Au lieu de donner plus de place et de la litière aux cochons, les éleveurs ont décidé de leur couper systématiquement la queue, pour éviter qu’ils se mordent et se blessent. Une pratique d’élevage qui est interdite par la réglementation. Autre entorse aux règles les plus élémentaires, le manque de matériaux qui permettent aux animaux des activités de recherche et de manipulation, tels que la paille, le foin ou la sciure, obligatoires depuis 2013. Dans cet élevage, ils ne disposent que d’une simple chaîne accrochée au plafond.

Sales, griffés, certains des cochons présentent des hernies de la taille d’un ballon de football. Les soins apportés aux animaux laissent clairement à désirer, comme l’ont constaté les enquêteurs de L214 en s’intéressant à l’arsenal de produits médicamenteux de l’exploitation, qui comprend des antibiotiques périmés depuis 10 ans. Parmi eux, se trouvait de la colistine, un médicament classé dans la catégorie des antibiotiques d’importance critique à priorité élevée par l’Organisation mondiale de la santé (OMS).

Deux plaintes déposées par L214

Avant leur départ à l’abattoir, où leur vie de souffrance s’achèvera dans des conditions tout aussi déplorables, les cochons sont rassemblés sur un quai pendant plus de 19 heures sans nourriture et sans avoir la place de se coucher tous en même temps. Les animaux sont ensuite chargés dans les camions à grand renfort d’aiguillon électrique. Le traitement réservé aux cochons dans cet élevage censé être plus responsable est donc particulièrement révoltant, et il fait craindre le pire pour les autres exploitations de la firme.

Face aux conditions désastreuses d’élevage, L214 porte plainte pour maltraitance et pour tromperie du consommateur.

D’après Sébastien Arsac, cofondateur de L214 : « Herta nous ment. Les élevages “Préférence” ne sont pas respectueux des animaux et ne fonctionnent pas de façon plus “moderne et responsable” que la plupart des élevages intensifs standards. Nous portons plainte contre Herta pour maltraitance et pour tromperie du consommateur. Nous espérons que ces images inciteront la marque à faire évoluer radicalement et concrètement les pratiques d’élevages. » L’association lance également une pétition pour demander à Nestlé et Casa Tarradellas, propriétaires de la marque, de s’engager à bannir les pires pratiques : il est demandé de stopper l’enfermement à vie des cochons, l’élevage sur béton, les mutilations douloureuses aux porcelets et les cages individuelles pour les truies.

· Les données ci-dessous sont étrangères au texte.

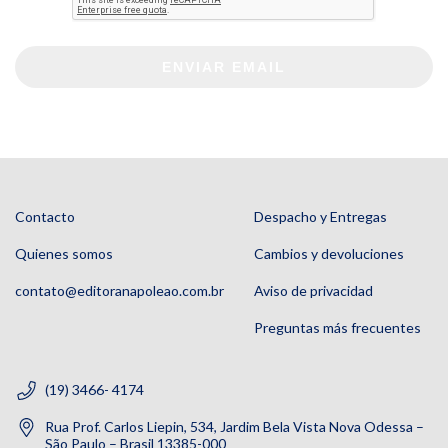
ENVIAR EMAIL
Contacto
Despacho y Entregas
Quienes somos
Cambios y devoluciones
contato@editoranapoleao.com.br
Aviso de privacidad
Preguntas más frecuentes
(19) 3466- 4174
Rua Prof. Carlos Liepin, 534, Jardim Bela Vista Nova Odessa –
São Paulo – Brasil 13385-000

Ces pratiques sont encore plus condamnables au regard de la communication trompeuse de Herta, qui tente de se créer une image plus responsable pour correspondre aux attentes des Français. D’après un sondage YouGov réalisé en 2017 pour L214, 87 % d’entre eux seraient défavorables à l’élevage des cochons dans des bâtiments fermés sans accès à l’extérieur, et 85 % seraient opposés aux mutilations pratiquées sur les cochons. Pour mettre fin à l’exploitation et à la souffrance des animaux dans les élevages intensifs, il est donc aujourd’hui essentiel de réduire drastiquement la consommation de viande industrielle et de se tourner vers des producteurs réellement soucieux du bien-être animal et de l’environnement.